Eine Zeit lang hatte ich auch immer fleißig gedehnt nach dem Laufen, bin aber mittlerweile total davon abgekommen. Auch wenn ich hier im Forum schon einmal ein Verfechter des Dehnens war. Warum? Nicht der Lächerlichkeitsfaktor war entscheidend, sondern die Feststellung, ich kann mehr kaputt machen dabei und der allgemeine Nutzen ist zumindest fraglich.
Zur Erhaltung, bzw. Verbesserung der Beweglichkeit nutze ich regelmäßig durchgeführte Feldenkrais-Übungen, bzw. davon abgeleitete Übungseinheiten. (
http://www.feldenkrais.de und ISBN: 3518391380, bzw. ISBN: 3499186640). Nach der dahinter stehenden Theorie kann Beweglichkeit eher über das Nervensystem geschult werden, durch ein verbessertes Körper- und Bewegungsgefühl. Häufig zu beobachtende Unbeweglichkeiten resultieren danach aus latenter Muskelarbeit, Muskeln, die kontraproduktiv Arbeit verrichten, die der eigentlichen Bewegungsrichtung entgegengesetzt sind oder sie zumindest einschränken. In der traditionellen Rückenschule oder auch Ansätzen wie Kiesertraining wird nun durch aktives Gegenhalten versucht, diese „Fehlbewegung“ zu kompensieren. Dadurch entsteht meiner Meinung nach aber nur ein noch höherer Kraftaufwand eine Bewegung durchzuführen und die Muskeln, Bänder und Gelenke werden unnötig belastet.

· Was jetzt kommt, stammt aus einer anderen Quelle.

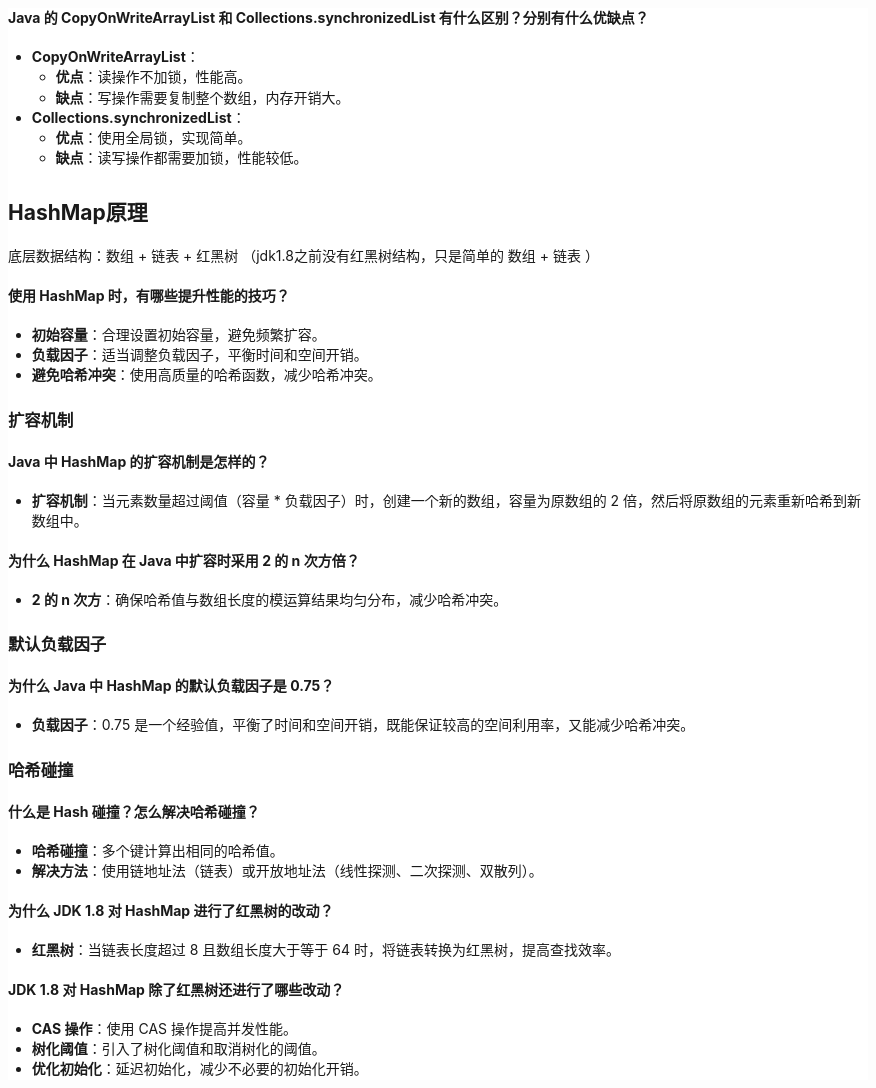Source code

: #### Java 的 CopyOnWriteArrayList 和 Collections.synchronizedList 有什么区别？分别有什么优缺点？
- **CopyOnWriteArrayList**：
  - **优点**：读操作不加锁，性能高。
  - **缺点**：写操作需要复制整个数组，内存开销大。
- **Collections.synchronizedList**：
  - **优点**：使用全局锁，实现简单。
  - **缺点**：读写操作都需要加锁，性能较低。









## HashMap原理

底层数据结构：数组 + 链表 + 红黑树 （jdk1.8之前没有红黑树结构，只是简单的 数组 + 链表 ）

#### 使用 HashMap 时，有哪些提升性能的技巧？
- **初始容量**：合理设置初始容量，避免频繁扩容。
- **负载因子**：适当调整负载因子，平衡时间和空间开销。
- **避免哈希冲突**：使用高质量的哈希函数，减少哈希冲突。



### 扩容机制
#### Java 中 HashMap 的扩容机制是怎样的？
- **扩容机制**：当元素数量超过阈值（容量 * 负载因子）时，创建一个新的数组，容量为原数组的 2 倍，然后将原数组的元素重新哈希到新数组中。

#### 为什么 HashMap 在 Java 中扩容时采用 2 的 n 次方倍？
- **2 的 n 次方**：确保哈希值与数组长度的模运算结果均匀分布，减少哈希冲突。



### 默认负载因子

#### 为什么 Java 中 HashMap 的默认负载因子是 0.75？
- **负载因子**：0.75 是一个经验值，平衡了时间和空间开销，既能保证较高的空间利用率，又能减少哈希冲突。


### 哈希碰撞

#### 什么是 Hash 碰撞？怎么解决哈希碰撞？
- **哈希碰撞**：多个键计算出相同的哈希值。
- **解决方法**：使用链地址法（链表）或开放地址法（线性探测、二次探测、双散列）。


#### 为什么 JDK 1.8 对 HashMap 进行了红黑树的改动？
- **红黑树**：当链表长度超过 8 且数组长度大于等于 64 时，将链表转换为红黑树，提高查找效率。

#### JDK 1.8 对 HashMap 除了红黑树还进行了哪些改动？
- **CAS 操作**：使用 CAS 操作提高并发性能。
- **树化阈值**：引入了树化阈值和取消树化的阈值。
- **优化初始化**：延迟初始化，减少不必要的初始化开销。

Im Idealfall sollten an einer Bewegung nur die in Bewegungsrichtung arbeitenden Muskelgruppen beteiligt sein. Alle anderen Muskelzüge sollten weitgehend entspannt sein. Nach Moshe Feldenkrais Theorie sollte beispielsweise „aufrechtes“ Stehen bei idealer Organisation aller Muskeln fast ohne angespannte Muskeln möglich sein. Meist gelingt uns nicht einmal entspanntes Liegen, selbst dabei sind alle möglichen Muskeln angespannt. (Einschränkend sollte ich dazu erwähnen, dies gilt vermutlich nur für „Alltagsbewegungen“ wie Liegen, Sitzen, Gehen, Laufen, u.ä., nicht für Maximalkraftanwendungen).
Durch das verbesserte Bewegungsgefühl und die Verringerung der latenten Muskelarbeit wird eine bessere Beweglichkeit erreicht. Da grundsätzlich alle Übungen im „Wohlfühlbereich“ absolviert werden sollten, also ohne Anstrengung, ohne Ziehen in den Muskeln oder gar Schmerzen, werden keine Muskeln, Bänder oder Gelenke geschädigt. Es können allerdings vorübergehend Probleme an vollkommen anderen Stellen auftreten, bzw. man entdeckt vom Großen zum Kleinen weitere Beweglichkeitsdefizite, von denen man bisher nichts geahnt hatte.
Lustige Vorführungen à la Handflächen flach auf den Boden bei gestreckten Beinen schaffe ich dadurch, momentan zumindest, nicht, konnte aber eine deutliche Leistungssteigerung im Lauftraining feststellen. Mittlerweile laufe ich bei gleicher Durchschnittsgeschwindigkeit bei einer deutlich verringerten Kreislaufbelastung, ohne dass ich meine Umfänge oder die Intensität gesteigert hätte, eher im Gegenteil. Ich führe das auch auf die deutlich verbesserten Bewegungsabläufe zurück. Auch in anderen Sportarten konnte ich deutliche Verbesserungen realisieren, etwa beim Skifahren, Klettern oder Kanu/Kajakfahren.
Wie immer gilt, jeder muss seinen Weg finden und Dogmen sind das Grundübel dieser Welt, darum dies nur zum Denkanstoß.